(Transcribed page contents)
· · · ·
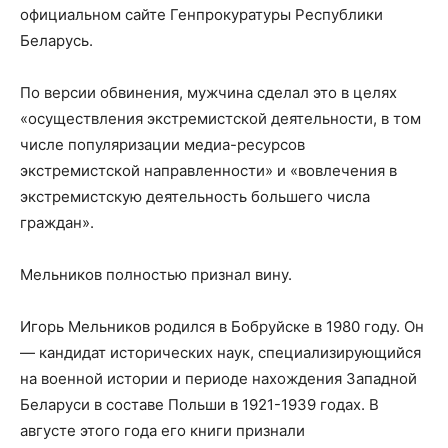
официальном сайте Генпрокуратуры Республики
Беларусь.
По версии обвинения, мужчина сделал это в целях
«осуществления экстремистской деятельности, в том
числе популяризации медиа-ресурсов
экстремистской направленности» и «вовлечения в
экстремистскую деятельность большего числа
граждан».
Мельников полностью признал вину.
Игорь Мельников родился в Бобруйске в 1980 году. Он
— кандидат исторических наук, специализирующийся
на военной истории и периоде нахождения Западной
Беларуси в составе Польши в 1921-1939 годах. В
августе этого года его книги признали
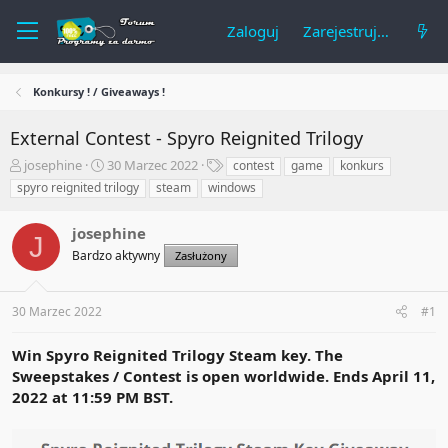
Zaloguj
Zarejestruj się
Konkursy ! / Giveaways !
External Contest - Spyro Reignited Trilogy
A
R
T
josephine
30 Marzec 2022
contest
game
konkurs
u
o
a
spyro reignited trilogy
steam
windows
t
z
g
o
p
i
josephine
r
o
J
t
c
Bardzo aktywny
Zasłużony
e
z
m
ę
a
t
30 Marzec 2022
#1
t
y
u
Win Spyro Reignited Trilogy Steam key. The
Sweepstakes / Contest is open worldwide. Ends April 11,
2022 at 11:59 PM BST.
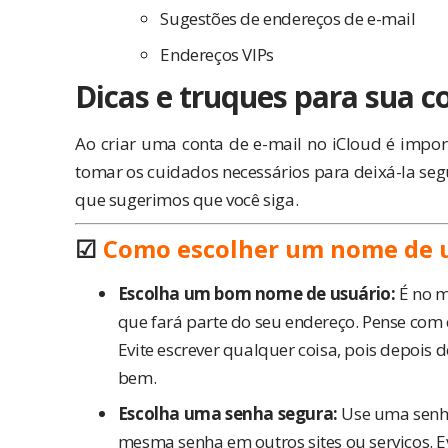
Sugestões de endereços de e-mail
Endereços VIPs
Dicas e truques para sua c
Ao criar uma conta de e-mail no iCloud é impor
tomar os cuidados necessários para deixá-la seg
que sugerimos que você siga.
☑
Como escolher um nome de u
Escolha um bom nome de usuário:
É no m
que fará parte do seu endereço. Pense com
Evite escrever qualquer coisa, pois depois de
bem.
Escolha uma senha segura:
Use uma senha
mesma senha em outros sites ou serviços. E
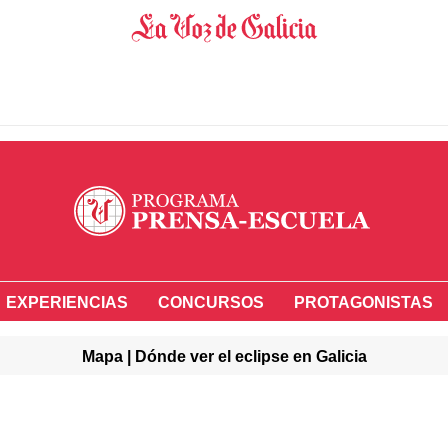
EXPERIENCIAS
CONCURSOS
PROTAGONISTAS
Mapa | Dónde ver el eclipse en Galicia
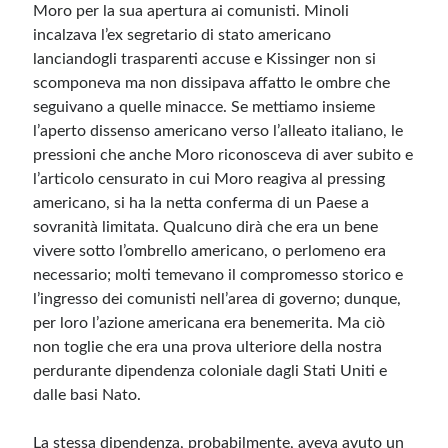
Moro per la sua apertura ai comunisti. Minoli
incalzava l’ex segretario di stato americano
lanciandogli trasparenti accuse e Kissinger non si
scomponeva ma non dissipava affatto le ombre che
seguivano a quelle minacce. Se mettiamo insieme
l’aperto dissenso americano verso l’alleato italiano, le
pressioni che anche Moro riconosceva di aver subito e
l’articolo censurato in cui Moro reagiva al pressing
americano, si ha la netta conferma di un Paese a
sovranità limitata. Qualcuno dirà che era un bene
vivere sotto l’ombrello americano, o perlomeno era
necessario; molti temevano il compromesso storico e
l’ingresso dei comunisti nell’area di governo; dunque,
per loro l’azione americana era benemerita. Ma ciò
non toglie che era una prova ulteriore della nostra
perdurante dipendenza coloniale dagli Stati Uniti e
dalle basi Nato.
La stessa dipendenza, probabilmente, aveva avuto un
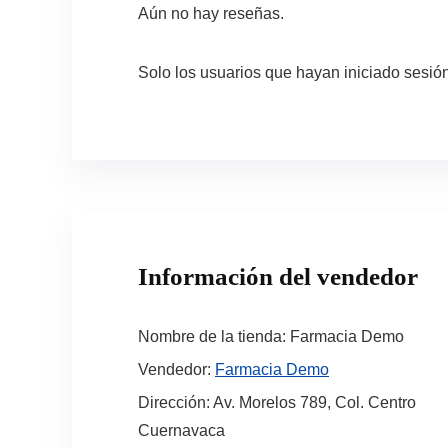
Aún no hay reseñas.
Solo los usuarios que hayan iniciado sesi
Información del vendedor
Nombre de la tienda:
Farmacia Demo
Vendedor:
Farmacia Demo
Dirección:
Av. Morelos 789, Col. Centro
Cuernavaca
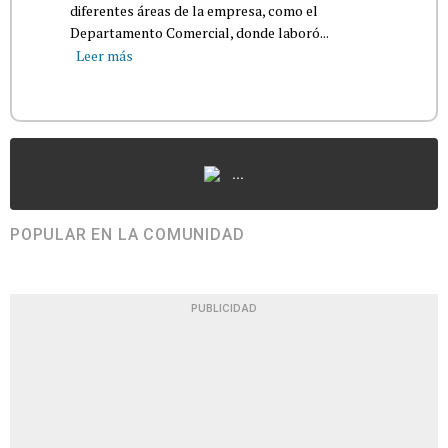
diferentes áreas de la empresa, como el
Departamento Comercial, donde laboró...
Leer más
...
POPULAR EN LA COMUNIDAD
PUBLICIDAD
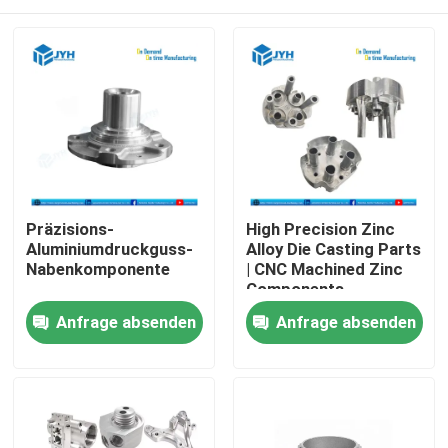
Präzisions-
High Precision Zinc
Aluminiumdruckguss-
Alloy Die Casting Parts
Nabenkomponente
| CNC Machined Zinc
Components
Manufacturer
Haus
Anfrage absenden
Anfrage absenden
Dienstleistungen
VR-Show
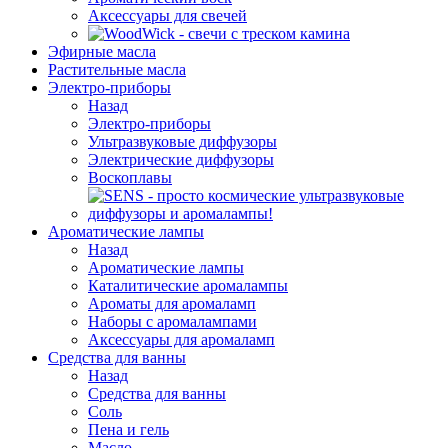
Аксессуары для свечей
Эфирные масла
Растительные масла
Электро-приборы
Назад
Электро-приборы
Ультразвуковые диффузоры
Электрические диффузоры
Воскоплавы
Ароматические лампы
Назад
Ароматические лампы
Каталитические аромалампы
Ароматы для аромаламп
Наборы с аромалампами
Аксессуары для аромаламп
Средства для ванны
Назад
Средства для ванны
Соль
Пена и гель
Масло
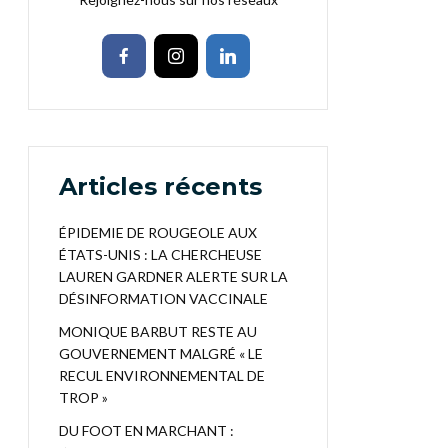
Articles récents
ÉPIDEMIE DE ROUGEOLE AUX
ÉTATS-UNIS : LA CHERCHEUSE
LAUREN GARDNER ALERTE SUR LA
DÉSINFORMATION VACCINALE
MONIQUE BARBUT RESTE AU
GOUVERNEMENT MALGRÉ « LE
RECUL ENVIRONNEMENTAL DE
TROP »
DU FOOT EN MARCHANT :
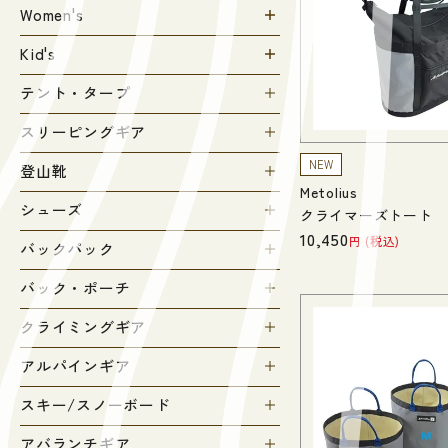
Women's
Kid's
テント・タープ
スリーピングギア
NEW
登山靴
Metolius
シューズ
クライマーズトート
10,450
税込
バックパック
バック・ポーチ
クライミングギア
アルパインギア
スキー/スノーボード
アバランチギア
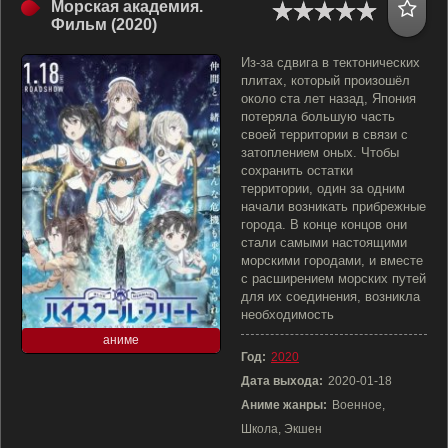
Морская академия.
Фильм (2020)
Из-за сдвига в тектонических
плитах, который произошёл
около ста лет назад, Япония
потеряла большую часть
своей территории в связи с
затоплением оных. Чтобы
сохранить остатки
территории, один за одним
начали возникать прибрежные
города. В конце концов они
стали самыми настоящими
морскими городами, и вместе
с расширением морских путей
для их соединения, возникла
необходимость
аниме
Год:
2020
Дата выхода:
2020-01-18
Аниме жанры:
Военное,
Школа, Экшен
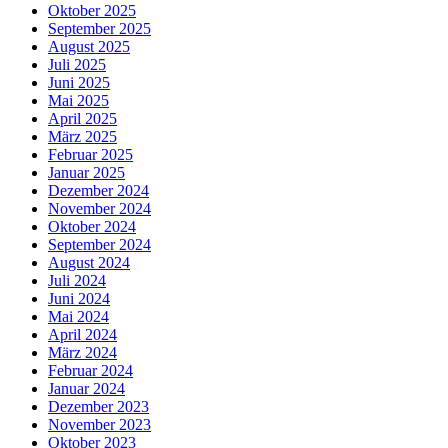
Oktober 2025
September 2025
August 2025
Juli 2025
Juni 2025
Mai 2025
April 2025
März 2025
Februar 2025
Januar 2025
Dezember 2024
November 2024
Oktober 2024
September 2024
August 2024
Juli 2024
Juni 2024
Mai 2024
April 2024
März 2024
Februar 2024
Januar 2024
Dezember 2023
November 2023
Oktober 2023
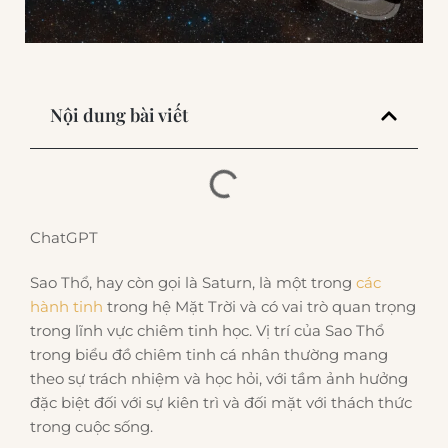
Nội dung bài viết
ChatGPT
Sao Thổ, hay còn gọi là Saturn, là một trong
các
hành tinh
trong hệ Mặt Trời và có vai trò quan trọng
trong lĩnh vực chiêm tinh học. Vị trí của Sao Thổ
trong biểu đồ chiêm tinh cá nhân thường mang
theo sự trách nhiệm và học hỏi, với tầm ảnh hưởng
đặc biệt đối với sự kiên trì và đối mặt với thách thức
trong cuộc sống.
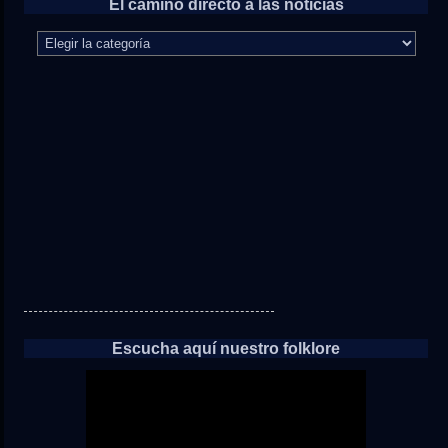
El camino directo a las noticias
El
camino
directo
a
las
noticias
Escucha aquí nuestro folklore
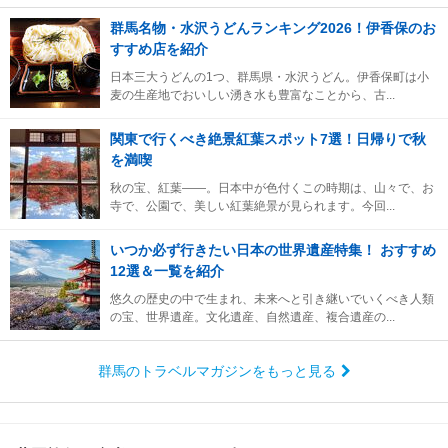
群馬名物・水沢うどんランキング2026！伊香保のお
すすめ店を紹介
日本三大うどんの1つ、群馬県・水沢うどん。伊香保町は小
麦の生産地でおいしい湧き水も豊富なことから、古...
関東で行くべき絶景紅葉スポット7選！日帰りで秋
を満喫
秋の宝、紅葉――。日本中が色付くこの時期は、山々で、お
寺で、公園で、美しい紅葉絶景が見られます。今回...
いつか必ず行きたい日本の世界遺産特集！ おすすめ
12選＆一覧を紹介
悠久の歴史の中で生まれ、未来へと引き継いでいくべき人類
の宝、世界遺産。文化遺産、自然遺産、複合遺産の...
群馬のトラベルマガジンをもっと見る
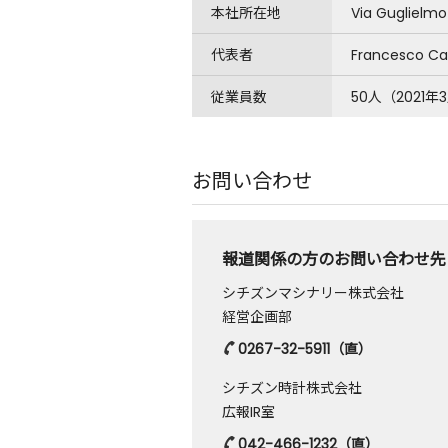
本社所在地
Via Guglielm
代表者
Francesco Ca
従業員数
50人（2021
お問い合わせ
報道関係の方のお問い合わせ先
シチズンマシナリー株式会社
経営企画部
0267-32-5911
（直）
シチズン時計株式会社
広報IR室
042-466-1232
（直）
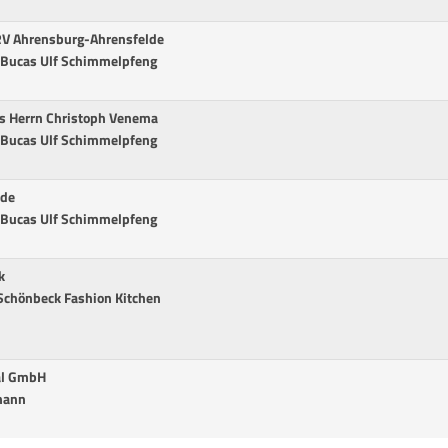
s RV Ahrensburg-Ahrensfelde
. Bucas Ulf Schimmelpfeng
des Herrn Christoph Venema
. Bucas Ulf Schimmelpfeng
ide
. Bucas Ulf Schimmelpfeng
k
Schönbeck Fashion Kitchen
tal GmbH
mann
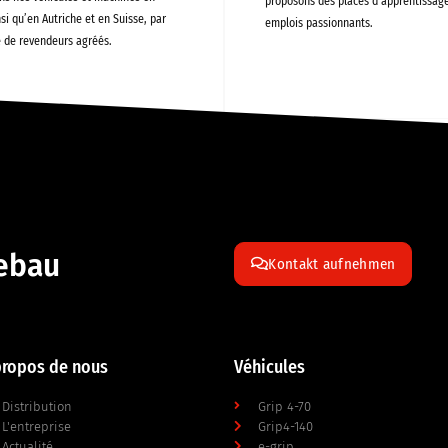
proposons des places d’apprentissage
si qu’en Autriche et en Suisse, par
emplois passionnants.
e de revendeurs agréés.
tebau
Kontakt aufnehmen
propos de nous
Véhicules
Distribution
Grip 4-70
L'entreprise
Grip4-140
Actualité
e-grip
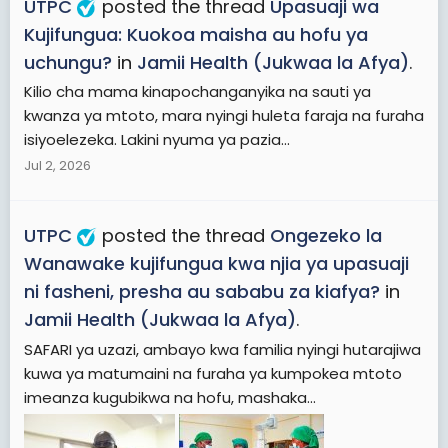
UTPC
posted the thread
Upasuaji wa
Kujifungua: Kuokoa maisha au hofu ya
uchungu?
in
Jamii Health (Jukwaa la Afya)
.
Kilio cha mama kinapochanganyika na sauti ya
kwanza ya mtoto, mara nyingi huleta faraja na furaha
isiyoelezeka. Lakini nyuma ya pazia...
Jul 2, 2026
UTPC
posted the thread
Ongezeko la
Wanawake kujifungua kwa njia ya upasuaji
ni fasheni, presha au sababu za kiafya?
in
Jamii Health (Jukwaa la Afya)
.
SAFARI ya uzazi, ambayo kwa familia nyingi hutarajiwa
kuwa ya matumaini na furaha ya kumpokea mtoto
imeanza kugubikwa na hofu, mashaka...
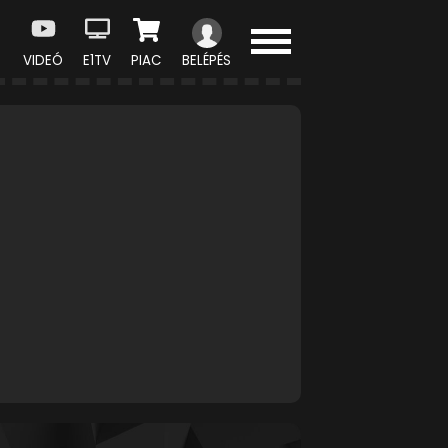
VIDEÓ
E1TV
PIAC
BELÉPÉS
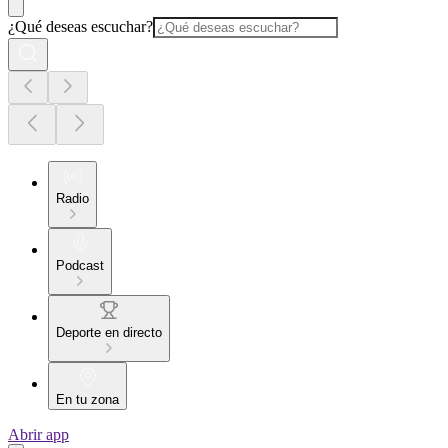
¿Qué deseas escuchar?
Radio
Podcast
Deporte en directo
En tu zona
Abrir app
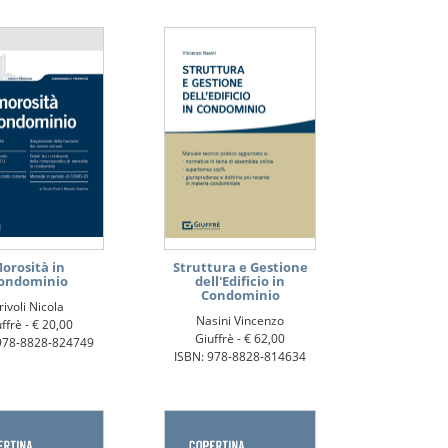
orosità in
Struttura e Gestione
ondominio
dell'Edificio in
Condominio
rivoli Nicola
Nasini Vincenzo
ffrè -
€ 20,00
Giuffrè -
€ 62,00
978-8828-824749
ISBN: 978-8828-814634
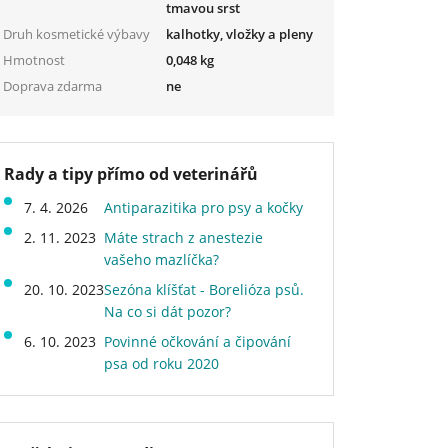
tmavou srst
Druh kosmetické výbavy
kalhotky, vložky a pleny
Hmotnost
0,048 kg
Doprava zdarma
ne
Rady a tipy přímo od veterinářů
7. 4. 2026
Antiparazitika pro psy a kočky
2. 11. 2023
Máte strach z anestezie
vašeho mazlíčka?
20. 10. 2023
Sezóna klíšťat - Borelióza psů.
Na co si dát pozor?
6. 10. 2023
Povinné očkování a čipování
psa od roku 2020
· · · ·
(What is expected): Give again, word for word, every line from the top of the data through the line with "2022 at 11:59 PM BST.", both ends included, and exclude the pictures.

(Exercise solution):
официальном сайте Генпрокуратуры Республики
Беларусь.
По версии обвинения, мужчина сделал это в целях
«осуществления экстремистской деятельности, в том
числе популяризации медиа-ресурсов
экстремистской направленности» и «вовлечения в
экстремистскую деятельность большего числа
граждан».
Мельников полностью признал вину.
Игорь Мельников родился в Бобруйске в 1980 году. Он
— кандидат исторических наук, специализирующийся
на военной истории и периоде нахождения Западной
Беларуси в составе Польши в 1921-1939 годах. В
августе этого года его книги признали
Zaloguj
Zarejestruj się
Konkursy ! / Giveaways !
External Contest - Spyro Reignited Trilogy
A
R
T
josephine
30 Marzec 2022
contest
game
konkurs
u
o
a
spyro reignited trilogy
steam
windows
t
z
g
o
p
i
josephine
r
o
J
t
c
Bardzo aktywny
Zasłużony
e
z
m
ę
a
t
30 Marzec 2022
#1
t
y
u
Win Spyro Reignited Trilogy Steam key. The
Sweepstakes / Contest is open worldwide. Ends April 11,
2022 at 11:59 PM BST.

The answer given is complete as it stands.